Coşkun, çocukların tuvalet, yemek gibi alışkanlıklarını okul ortamında nasıl sürdüreceğine ilişkin onlarla konuşmanın çocuklara yardımcı olacağını söyleyerek, şunları anlattı:
"Bir diğer zorluk çocukların sabahları uyanmak istememesi olabiliyor. Çocukların uyku düzenlerini okul saatine göre ayarlamak bu nedenle çok önemli. Sabah dinlenmiş şekilde kalkmaları ve kahvaltı yaparak okula gitmelerini sağlamak gerekiyor. Servis kullanan küçük çocuklar için tek başına servise binmek de ilk başlarda endişe verici olabilir. Bu konuda kaygılanıyorsa servis şoförü ve hostesiyle önceden tanışmasını sağlamak servis düzenine ilişkin onlardan bilgi alması işe yarayabilir. Uyum haftasında çocuklar okula ve sınıfa girmek istemeyebilir. Bu durumda çocukları zorlamamak, kısa ama artan zaman aralıklarıyla önce okul bahçesinde daha sonra sınıf ortamında bulunmalarını sağlamak faydalı olacaktır. Çocuklar okul kapısında ağladığında ailelerin bu durumu sakinlikle karşılaması, zorlamadan ve baskı yapmadan okula ilişkin güven duygusu oluşturması yerinde olacaktır."
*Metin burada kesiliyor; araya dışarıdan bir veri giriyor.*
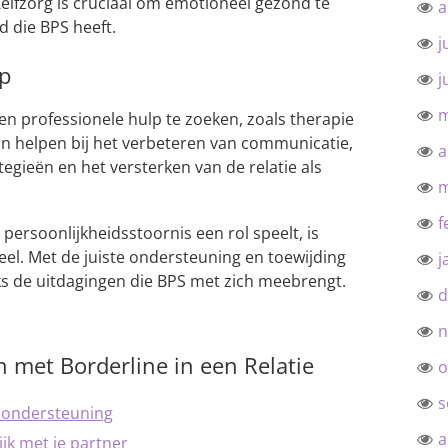
Zelfzorg is cruciaal om emotioneel gezond te
a
d die BPS heeft.
j
lp
j
m
n professionele hulp te zoeken, zoals therapie
an helpen bij het verbeteren van communicatie,
a
egieën en het versterken van de relatie als
m
f
 persoonlijkheidsstoornis een rol speelt, is
ieel. Met de juiste ondersteuning en toewijding
j
s de uitdagingen die BPS met zich meebrengt.
d
n
 met Borderline in een Relatie
o
s
n ondersteuning
a
jk met je partner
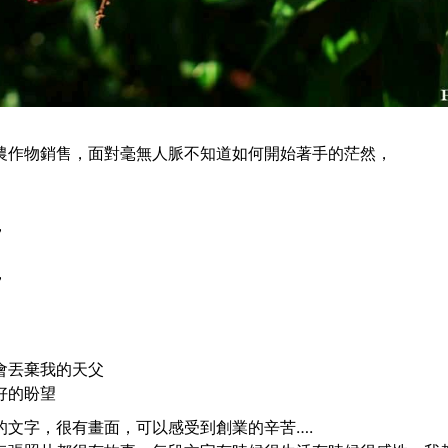
農作物銷售，面對毫無人脈不知道如何開始著手的茫然，
，
，
會丟棄我的天父
好的盼望
的文字，很有畫面，可以感受到創業的辛苦….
Okula geçiş döneminin aileler ve çocuklar için stresli bir dönem olduğunu vurgulayan Coşkun, bu stresi oluşturan en önemli etmenin ailelerin okul ve öğrenmeyle ilgili olumsuz duyguları ve düşünceleri olabildiğini dile getirdi.
"ÇOCUKLAR OKUL SAATLERİNE UYGUN OLARAK UYKU DÜZENİNE GEÇMELİLER"
Coşkun, konuşmasında "Aileler çocuklarıyla, okulla ya da öğretmenle ilgili kimi zaman kendisinin bile farkında olmadığı kaygılara sahip olabilir, kendi geçmiş öğrencilik yaşantılarından etkileniyor olabilir, bunu fark ederek kendi davranışlarını tekrar gözden geçirmeleri faydalı olacaktır." uyarısında bulundu.
Çocukların yanında eğitimle okulla ilgili yapılan her tür konuşmanın onları cesaretlendirecek, teşvik edecek şekilde olmasına dikkat edilmesinin önemine değinen Coşkun, şu önerilerde bulundu:
"Bu yaş düzeyinde okulun faydaları üzerine uzun açıklamaların etkili olmayacağını bilmek gerekiyor. Bunun yerine çocuklara onların anlayabileceği basit şekilde anlatmak, somut örnekler vermek daha faydalı olur. Mümkün ise uyum haftasından önce çocuklar okul ve sınıflarını gezmeli, öğretmenleriyle tanışmalılar. Çocuklar okul saatlerine uygun olarak uyku düzenine geçmeliler. Ekran ve oyun saatleri de yine okula göre düzenlenip sınırlandırılmalı. Çocukların akranlarıyla birlikte sınıf içi etkinliklere katılımı sağlandıkça uyumu kolaylaşacaktır. Çocuklar okuldaki bir günün nasıl geçeceğine, ders işlenişi, ödev, törenler vb. okul rutinlerine ilişkin bilgilendirilmeliler. Pedagojik altyapısı güçlü olan öğretmenler sınıf içi ısınma etkinlikleriyle çocukların bu süreci daha rahat atlatmalarını sağlarlar."